06. November 2021

EU-Landesrat Martin Eichtinger: Interreg Projekt „Regional Cooperation“ unterstützt Entwicklung von grenzüberschreitende Themen zwischen Niederösterreich und der Slowakei

Hainburg an der Donau. Im Oktober 2021 trafen sich über 50 VertreterInnen aus Niederösterreich, Wien, Burgenland sowie der slowakischen Regionen Bratislava und Trnava. Diskutiert wurden dabei erste Kooperationsideen im Gesundheitsbereich für die kommende EU-Förderperiode 2021 – 2027. In Arbeitsgruppen wurden gemeinsame Möglichkeiten der Zusammenarbeit erörtert und erste Kontakte mit potentiellen ProjektpartnerInnen geknüpft. Ermöglicht hatte diesen Austausch das EU-geförderte Netzwerkprojekt „Regional Cooperation Slowakei-Österreich“ – kurz RegioCoop.

Großes Interesse von beiden Seiten besteht etwa bei medizinischen Krankenhauskooperationen, bei der Vernetzung des Rettungsdienstes, in der Ausbildung im Gesundheits- und Pflegebereich sowie der Zusammenarbeit in der Krisenbewältigung und zukünftigen Pandemievorsorge. Wie ein grenzüberschreitendes Gesundheitsprojekt funktionieren kann wurde anhand des laufenden EU-Projekts „Bridges for Birth“ zwischen dem Landesklinikum Hainburg und dem Kinderuniversitätsklinikum Bratislava aufgezeigt.

Vorbild für die zukünftigen grenzüberschreitenden Gesundheitskooperationen mit der Slowakei ist die erfolgreiche Zusammenarbeit zwischen Niederösterreich und Tschechien. In den östlichen Grenzregionen wurde durch die niederösterreichische Initiative Healthacross die wohnortnahe Gesundheitsversorgung im ambulanten, stationären und niedergelassenen Bereich gestärkt. Mit einem bilateralen Staatsvertrag für das Rettungswesen zwischen Österreich und Tschechien ist es den Einsatzkräften im Notfall auch möglich die Grenze zu überqueren. Ereignisse wie der Tornado am 24. Juni in Südmähren und die Corona Pandemie zeigen die Wichtigkeit solch grenzüberschreitender Zusammenarbeit, die in Zukunft auch mit der Slowakei vertieft werden soll.

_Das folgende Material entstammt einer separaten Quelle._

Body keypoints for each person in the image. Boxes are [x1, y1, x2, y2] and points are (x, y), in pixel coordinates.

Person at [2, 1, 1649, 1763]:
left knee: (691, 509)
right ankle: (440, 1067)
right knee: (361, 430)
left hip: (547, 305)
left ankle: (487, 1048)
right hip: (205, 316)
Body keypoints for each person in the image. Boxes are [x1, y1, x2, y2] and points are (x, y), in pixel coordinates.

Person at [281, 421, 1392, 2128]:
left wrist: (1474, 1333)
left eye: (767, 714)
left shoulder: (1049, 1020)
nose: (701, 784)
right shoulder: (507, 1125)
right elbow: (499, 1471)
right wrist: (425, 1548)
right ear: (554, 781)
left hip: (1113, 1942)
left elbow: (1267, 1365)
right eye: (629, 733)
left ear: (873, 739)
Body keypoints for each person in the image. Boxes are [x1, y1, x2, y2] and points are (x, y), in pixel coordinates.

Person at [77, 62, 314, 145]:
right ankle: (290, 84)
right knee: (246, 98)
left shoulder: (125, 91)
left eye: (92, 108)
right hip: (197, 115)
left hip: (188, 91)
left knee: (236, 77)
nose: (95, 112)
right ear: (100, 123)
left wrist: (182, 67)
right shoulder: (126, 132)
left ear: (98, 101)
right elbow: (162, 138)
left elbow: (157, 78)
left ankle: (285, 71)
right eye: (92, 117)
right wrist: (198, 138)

EU-Landesrat Martin Eichtinger: „Das Gesamtbudget dieses Projektes beträgt rund 1,07 Mio. Euro. 906.000 Euro kommen aus Fördermitteln des Europäischen Fonds für regionale Entwicklung. Unser Ziel ist es, die grenzüberschreitende Kooperation zwischen Gemeinden, Städten, Vereinen, Verbänden und anderen Institutionen in den Grenzregionen der Slowakischen Republik und Niederösterreich zu stärken. Das Projekt bietet dazu eine strukturierte Plattform mit einem zweisprachigen Team, Moderatoren und Dolmetschern.“

Partner im Projekt RegioCoop SK-AT sind der Kreis Trnava und Bratislava, das Regionalmanagement Burgenland und die NÖ.Regional. Als strategische Partner sind außerdem die Städte Wien und Bratislava eingebunden. Das Projekt läuft bis 31. Dezember 2022.

Christine Schneider, Geschäftsführerin NÖ.Regional: „Durch themenbezogenen Netzwerktreffen, wie dieser Roundtable ‚Gesundheit‘, führen wir potenzielle Partnerinnen und Partner zusammen um herauszufinden, ob eine grenzüberschreitende Zusammenarbeit im jeweiligen Themenfeld möglich ist und Sinn macht. Den roten Faden halten in NÖ unsere EU-Beraterinnen und EU-Berater der NÖ.Regional in Händen, um messbare Ergebnisse und langfristig sichtbare Erfolge in den grenzüberschreitenden Projekten sicher zu stellen.“ Weitere Informationen: https://www.noeregional.at/regiocoop/

Das Projekt ConnReg SK-AT wird im Rahmen des Kooperationsprogramms Interreg V-A Slowakei – Österreich durch den Europäischen Fonds für regionale Entwicklung kofinanziert und durch Mittel des Selbstverwaltungskreises Trnava, des Landes Niederösterreich, des Landes Burgenland und des Ministeriums für Landwirtschaft und ländliche Entwicklung der Slowakischen Republik unterstützt.